For businesses, these costs multiply: paying suppliers, moving money into bank accounts, or cashing out involves repeated fees and delays. For individuals, mobile wallets offer basic tools but no path toward creditworthiness, savings growth, or economic advancement.

A Shallow Narrative with Flawed Metrics

Despite these realities, donors and fintechs continue to highlight superficial metrics like:

  • Number of accounts opened
  • Volume of mobile transactions
  • Rates of mobile money adoption

These figures paint a picture of progress—but they hide fundamental problems. They ignore high transaction costs, the lack of meaningful financial services, and the burden of depending on agent networks for basic access. We praise pilots and apps while systemic reform is nowhere in sight. This is not transformation—it’s misdirection.

What Real Financial Inclusion Should Mean

If we are serious about inclusion, we must demand far more:

  1. Free or low-cost basic banking as a public good
  2. Full interoperability between banks, wallets, and payment systems
  3. Capped or zero fees for essential financial transactions
  4. Integrated access to credit, savings, and investment tools—not just digital remittances
  5. Regulated open APIs, transparent fee structures, and public infrastructure investment

Inclusion should not stop at access. It must extend to economic empowerment.

Time to Evolve: Mobile Money Is a Milestone, Not the Destination

The success of mobile money cannot be denied. It has radically transformed how millions of people in the Global South access and move money, particularly in areas where traditional banking was inaccessible or mistrusted. For that, it deserves credit. Mobile money has been a powerful stepping stone—an innovation that filled a critical gap at a critical time.

But we must now recognize that it is just that: a stepping stone. A milestone, not the destination.

Mobile money was never designed to be a full replacement for banking. It was built for remittances, not for economic transformation. As we look to the future of financial inclusion, we must stop treating mobile money as the end goal and start investing in systems that offer true financial agency—credit, savings, insurance, wealth-building tools, and seamless integration with the formal economy.

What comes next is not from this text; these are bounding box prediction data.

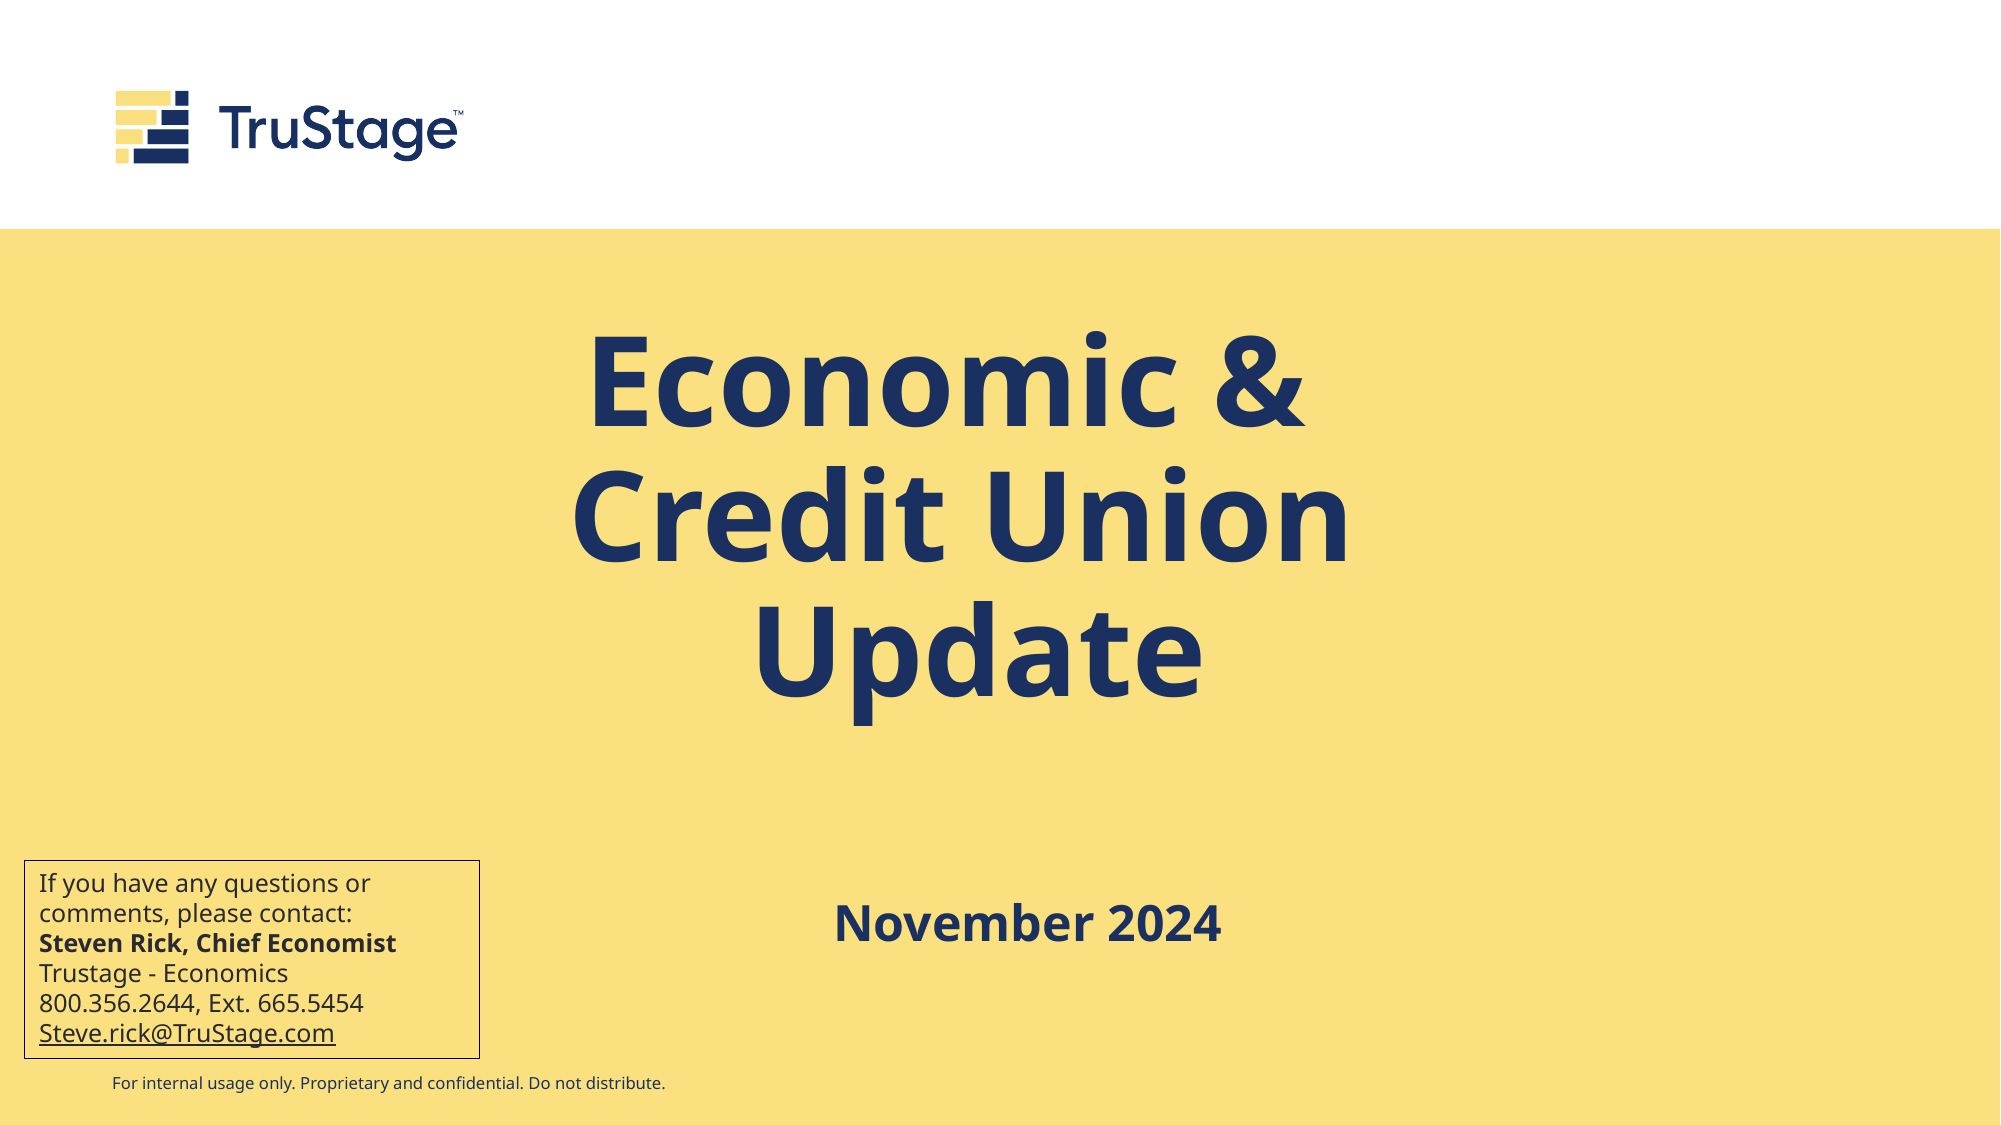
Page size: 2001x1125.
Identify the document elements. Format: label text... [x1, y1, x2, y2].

text_box If you have any questions or comments, please contact: Steven Rick, Chief Economist Trustage - Economics 800.356.2644, Ext. 665.5454 Steve.rick@TruStage.com [24, 860, 480, 1059]
picture [73, 48, 506, 206]
list November 2024 [815, 881, 1240, 959]
title Economic & Credit Union Update [337, 318, 1590, 725]
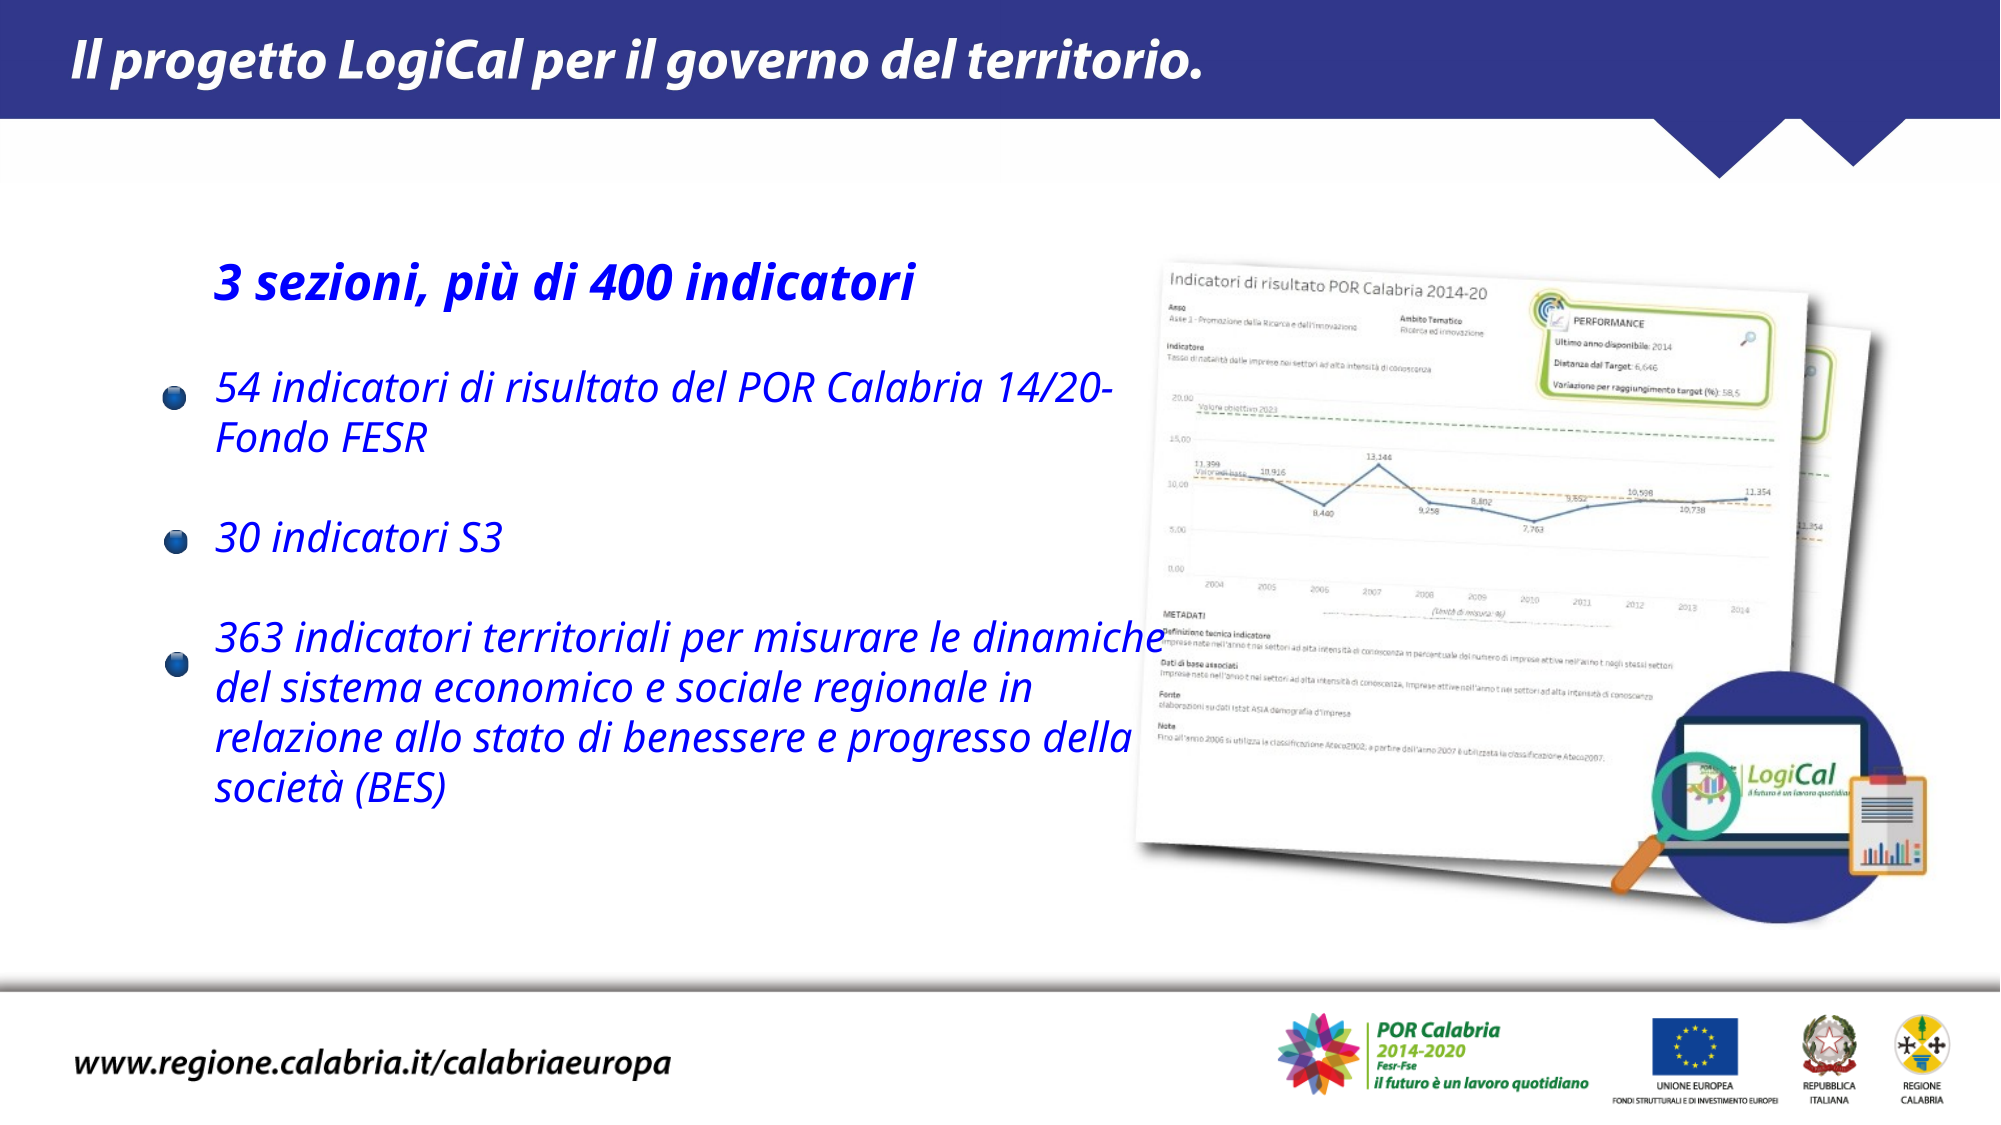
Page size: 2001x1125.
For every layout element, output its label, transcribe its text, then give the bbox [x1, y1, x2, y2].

There will always be a role for mobile money to play, especially in quick payments, person-to-person transfers, and merchant micro-transactions. But its centrality must fade if we are to move beyond transactional convenience and into transformative financial empowerment.

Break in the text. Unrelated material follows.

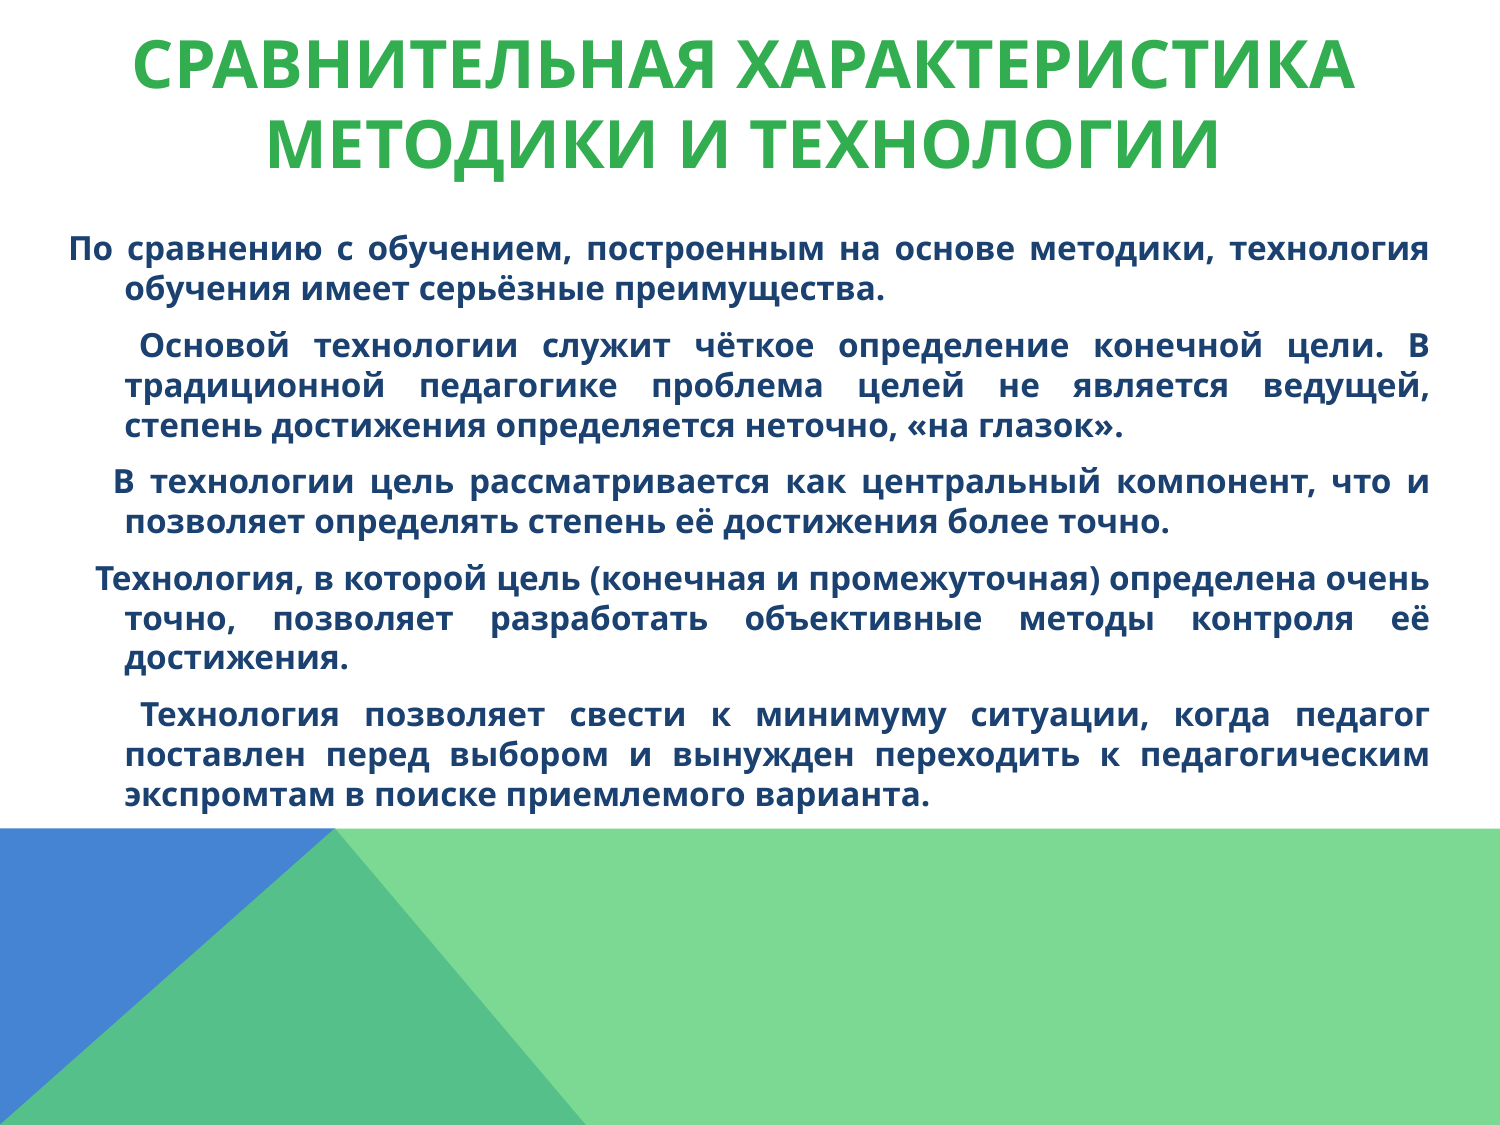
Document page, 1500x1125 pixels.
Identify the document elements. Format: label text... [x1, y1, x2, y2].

list По сравнению с обучением, построенным на основе методики, технология обучения имеет серьёзные преимущества. Основой технологии служит чёткое определение конечной цели. В традиционной педагогике проблема целей не является ведущей, степень достижения определяется неточно, «на глазок». В технологии цель рассматривается как центральный компонент, что и позволяет определять степень её достижения более точно. Технология, в которой цель (конечная и промежуточная) определена очень точно, позволяет разработать объективные методы контроля её достижения. Технология позволяет свести к минимуму ситуации, когда педагог поставлен перед выбором и вынужден переходить к педагогическим экспромтам в поиске приемлемого варианта. [53, 219, 1447, 823]
title Сравнительная характеристика методики и технологии [53, 30, 1436, 173]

It is inevitable that for financial inclusion to mature, the dominance of mobile money must diminish. Not because it has failed, but because its original success now limits how far we can go. The next frontier demands systems that are not only accessible, but affordable, integrated, and mobilized for long-term financial growth.

Conclusion: Stop Praising the Bare Minimum

If we applauded shared standpipes as proof of universal water access or candlelit shacks as proof of electrification, we would be rightly ridiculed. Yet when it comes to financial access, we lower the bar dramatically. We settle for mobile wallets and call it inclusion—ignoring the heavy fees, the broken integrations, and the economic dead-ends they often represent.

It’s time to stop congratulating ourselves for providing the poor with costly, limited tools. Let’s raise our expectations—and theirs. Financial inclusion must be more than access. It must be agency, mobility, and growth.

Until then, we are not financially including the poor. We are financially containing them.